WHAT NEEDS TO BE DONE
Of the entries below, restate word for word only the section that runs from the line with "14: (442, 66)" to the line with "30: (609, 230)", counting both ends.
-- Opening Marker --
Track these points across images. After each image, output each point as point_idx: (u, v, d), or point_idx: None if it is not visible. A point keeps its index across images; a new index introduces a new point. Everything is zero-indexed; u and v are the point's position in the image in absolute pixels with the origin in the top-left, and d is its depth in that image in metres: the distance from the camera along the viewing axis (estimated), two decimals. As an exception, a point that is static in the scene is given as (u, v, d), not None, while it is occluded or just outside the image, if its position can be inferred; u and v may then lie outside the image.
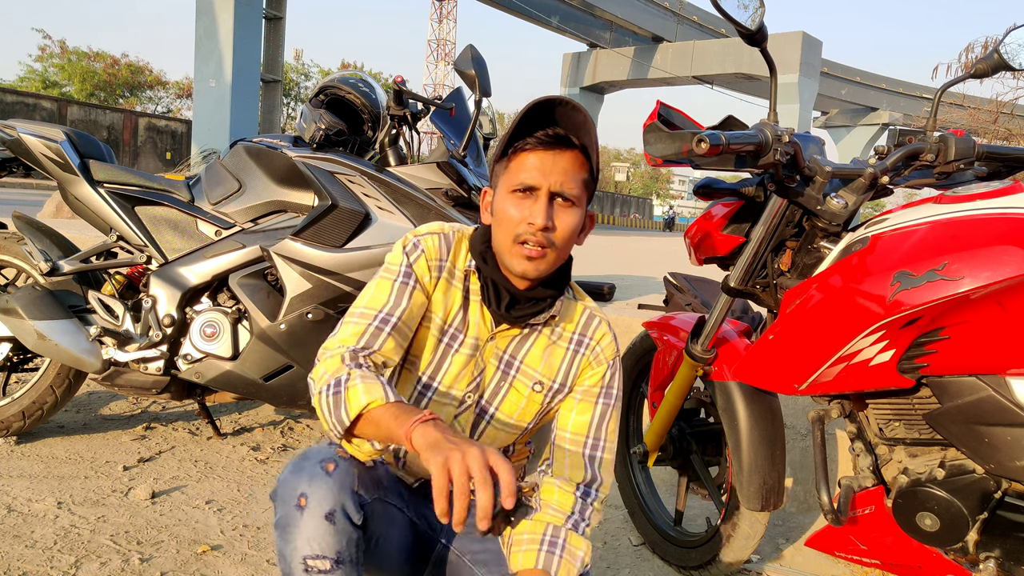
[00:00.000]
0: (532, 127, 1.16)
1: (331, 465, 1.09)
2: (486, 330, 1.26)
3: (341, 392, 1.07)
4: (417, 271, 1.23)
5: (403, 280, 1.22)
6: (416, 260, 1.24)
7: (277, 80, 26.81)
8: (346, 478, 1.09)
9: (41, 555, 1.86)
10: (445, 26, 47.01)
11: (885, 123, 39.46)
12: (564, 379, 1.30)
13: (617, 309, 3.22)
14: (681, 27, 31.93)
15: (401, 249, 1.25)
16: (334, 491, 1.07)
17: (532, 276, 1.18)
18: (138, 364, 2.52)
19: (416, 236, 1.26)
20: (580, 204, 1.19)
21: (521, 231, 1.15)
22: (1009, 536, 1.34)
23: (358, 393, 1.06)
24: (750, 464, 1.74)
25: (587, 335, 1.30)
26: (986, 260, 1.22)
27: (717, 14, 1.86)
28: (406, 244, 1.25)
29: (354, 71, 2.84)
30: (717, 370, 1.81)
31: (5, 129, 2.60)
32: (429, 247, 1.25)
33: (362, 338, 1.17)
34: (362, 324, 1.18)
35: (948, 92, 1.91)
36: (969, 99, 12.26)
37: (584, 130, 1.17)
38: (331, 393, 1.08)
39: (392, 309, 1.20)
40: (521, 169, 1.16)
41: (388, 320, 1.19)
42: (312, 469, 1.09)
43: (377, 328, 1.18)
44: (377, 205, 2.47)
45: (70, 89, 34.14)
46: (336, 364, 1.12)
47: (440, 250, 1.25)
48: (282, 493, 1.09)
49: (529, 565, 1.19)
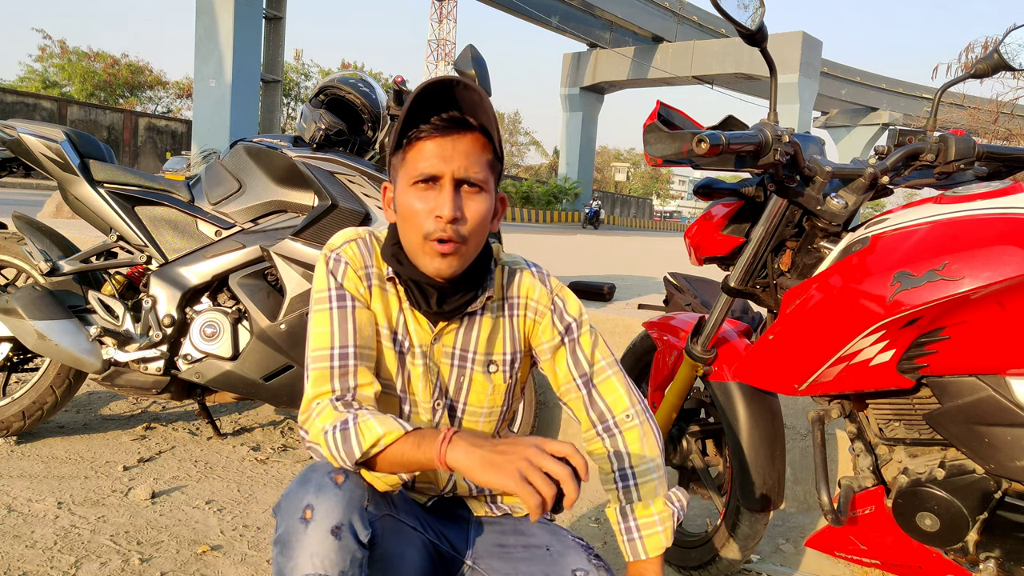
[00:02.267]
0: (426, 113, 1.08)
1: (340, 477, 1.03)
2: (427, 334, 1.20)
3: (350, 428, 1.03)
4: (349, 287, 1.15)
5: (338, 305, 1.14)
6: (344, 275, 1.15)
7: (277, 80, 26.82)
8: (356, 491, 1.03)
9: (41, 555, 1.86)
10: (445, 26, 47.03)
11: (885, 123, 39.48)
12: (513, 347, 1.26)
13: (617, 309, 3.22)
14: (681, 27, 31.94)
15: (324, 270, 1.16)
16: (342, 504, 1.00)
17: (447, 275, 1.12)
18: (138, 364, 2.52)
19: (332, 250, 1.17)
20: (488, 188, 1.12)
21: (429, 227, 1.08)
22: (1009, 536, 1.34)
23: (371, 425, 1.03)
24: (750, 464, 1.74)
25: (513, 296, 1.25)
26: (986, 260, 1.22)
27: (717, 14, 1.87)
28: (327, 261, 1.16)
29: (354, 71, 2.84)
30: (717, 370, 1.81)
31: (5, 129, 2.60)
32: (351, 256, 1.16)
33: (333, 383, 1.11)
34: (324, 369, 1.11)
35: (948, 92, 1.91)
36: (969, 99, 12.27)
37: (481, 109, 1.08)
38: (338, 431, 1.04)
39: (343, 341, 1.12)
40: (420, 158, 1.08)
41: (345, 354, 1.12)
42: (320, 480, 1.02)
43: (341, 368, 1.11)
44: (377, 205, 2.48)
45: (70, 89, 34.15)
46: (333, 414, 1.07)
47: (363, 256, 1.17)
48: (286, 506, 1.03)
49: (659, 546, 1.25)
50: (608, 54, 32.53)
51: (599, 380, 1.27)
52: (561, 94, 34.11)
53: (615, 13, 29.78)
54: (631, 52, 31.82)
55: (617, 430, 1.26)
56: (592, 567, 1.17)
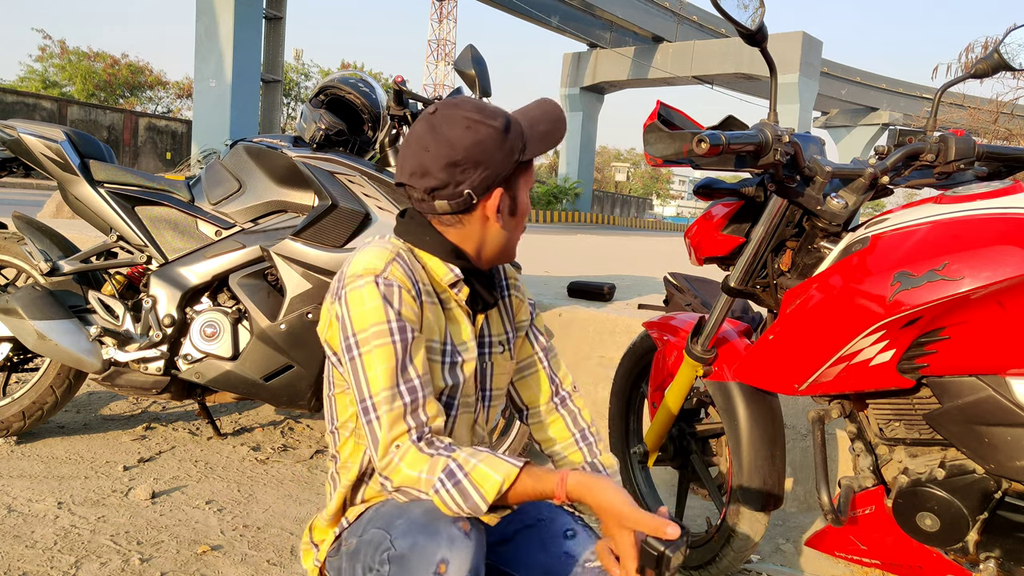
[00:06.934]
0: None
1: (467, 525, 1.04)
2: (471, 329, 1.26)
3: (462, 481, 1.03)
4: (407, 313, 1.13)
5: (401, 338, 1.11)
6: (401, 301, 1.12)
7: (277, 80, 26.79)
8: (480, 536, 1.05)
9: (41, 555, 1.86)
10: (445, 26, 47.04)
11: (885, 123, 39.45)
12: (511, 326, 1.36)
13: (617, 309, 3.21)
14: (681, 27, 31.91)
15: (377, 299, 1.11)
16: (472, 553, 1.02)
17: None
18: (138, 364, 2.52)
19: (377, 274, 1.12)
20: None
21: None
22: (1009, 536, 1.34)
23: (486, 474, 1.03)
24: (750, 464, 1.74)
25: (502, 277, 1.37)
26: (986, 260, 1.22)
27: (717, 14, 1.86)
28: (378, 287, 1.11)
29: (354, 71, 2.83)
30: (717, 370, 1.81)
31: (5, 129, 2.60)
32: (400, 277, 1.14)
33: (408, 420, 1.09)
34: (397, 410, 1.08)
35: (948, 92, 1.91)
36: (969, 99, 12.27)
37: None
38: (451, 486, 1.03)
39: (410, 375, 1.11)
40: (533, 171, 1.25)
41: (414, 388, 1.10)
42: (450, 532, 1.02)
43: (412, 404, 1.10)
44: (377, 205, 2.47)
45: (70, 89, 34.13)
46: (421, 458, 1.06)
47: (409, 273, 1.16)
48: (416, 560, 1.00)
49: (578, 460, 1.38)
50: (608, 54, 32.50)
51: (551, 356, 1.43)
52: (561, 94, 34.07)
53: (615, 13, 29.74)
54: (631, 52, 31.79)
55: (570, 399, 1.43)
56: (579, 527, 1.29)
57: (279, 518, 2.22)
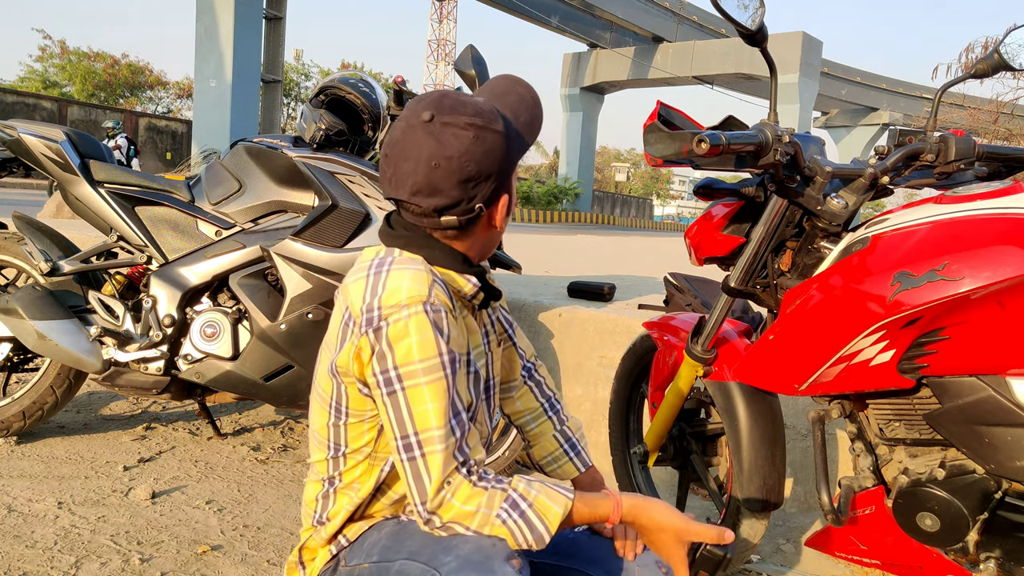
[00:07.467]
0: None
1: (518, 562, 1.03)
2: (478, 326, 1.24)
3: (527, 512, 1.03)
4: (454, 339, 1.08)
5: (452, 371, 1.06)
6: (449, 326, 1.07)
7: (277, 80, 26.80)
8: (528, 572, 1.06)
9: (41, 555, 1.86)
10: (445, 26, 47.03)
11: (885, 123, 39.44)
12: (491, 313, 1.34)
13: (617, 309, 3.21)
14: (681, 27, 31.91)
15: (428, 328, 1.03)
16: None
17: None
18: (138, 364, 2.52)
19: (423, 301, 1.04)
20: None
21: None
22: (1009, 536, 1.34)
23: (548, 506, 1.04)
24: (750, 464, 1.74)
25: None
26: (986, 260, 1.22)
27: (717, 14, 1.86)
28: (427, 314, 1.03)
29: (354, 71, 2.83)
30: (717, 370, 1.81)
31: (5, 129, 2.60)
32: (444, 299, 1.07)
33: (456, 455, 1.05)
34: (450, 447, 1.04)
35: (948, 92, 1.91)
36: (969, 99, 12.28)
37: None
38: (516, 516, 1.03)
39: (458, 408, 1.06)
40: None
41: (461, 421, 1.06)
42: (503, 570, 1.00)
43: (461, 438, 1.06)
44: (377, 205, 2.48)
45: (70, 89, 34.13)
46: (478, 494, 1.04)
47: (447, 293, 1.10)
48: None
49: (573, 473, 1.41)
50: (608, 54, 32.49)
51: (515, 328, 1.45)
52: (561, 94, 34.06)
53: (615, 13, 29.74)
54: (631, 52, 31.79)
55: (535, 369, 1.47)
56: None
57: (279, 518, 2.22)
-- Closing Marker --
-- Opening Marker --
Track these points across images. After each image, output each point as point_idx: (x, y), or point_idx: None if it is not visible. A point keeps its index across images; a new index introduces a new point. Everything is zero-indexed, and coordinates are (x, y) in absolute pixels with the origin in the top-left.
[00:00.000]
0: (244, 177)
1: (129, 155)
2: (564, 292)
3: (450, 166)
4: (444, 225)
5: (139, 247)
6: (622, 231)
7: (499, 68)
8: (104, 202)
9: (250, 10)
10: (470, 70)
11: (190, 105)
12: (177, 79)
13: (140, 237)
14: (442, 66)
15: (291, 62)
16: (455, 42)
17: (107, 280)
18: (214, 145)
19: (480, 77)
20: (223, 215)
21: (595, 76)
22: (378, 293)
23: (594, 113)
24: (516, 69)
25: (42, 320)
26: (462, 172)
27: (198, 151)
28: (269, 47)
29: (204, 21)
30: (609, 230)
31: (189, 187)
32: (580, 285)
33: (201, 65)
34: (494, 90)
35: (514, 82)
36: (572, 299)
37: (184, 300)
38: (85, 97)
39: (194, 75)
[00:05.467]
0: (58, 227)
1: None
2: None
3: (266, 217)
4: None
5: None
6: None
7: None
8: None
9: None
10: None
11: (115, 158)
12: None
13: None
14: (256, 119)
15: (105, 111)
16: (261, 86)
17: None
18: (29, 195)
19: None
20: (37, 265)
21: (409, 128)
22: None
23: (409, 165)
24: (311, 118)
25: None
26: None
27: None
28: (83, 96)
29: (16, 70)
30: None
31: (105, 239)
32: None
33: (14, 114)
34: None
-- Closing Marker --
EXERCISE SOLUTION
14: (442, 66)
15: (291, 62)
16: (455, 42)
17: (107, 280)
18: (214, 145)
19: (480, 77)
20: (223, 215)
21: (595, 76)
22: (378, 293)
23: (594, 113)
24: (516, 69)
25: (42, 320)
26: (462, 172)
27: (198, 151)
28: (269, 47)
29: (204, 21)
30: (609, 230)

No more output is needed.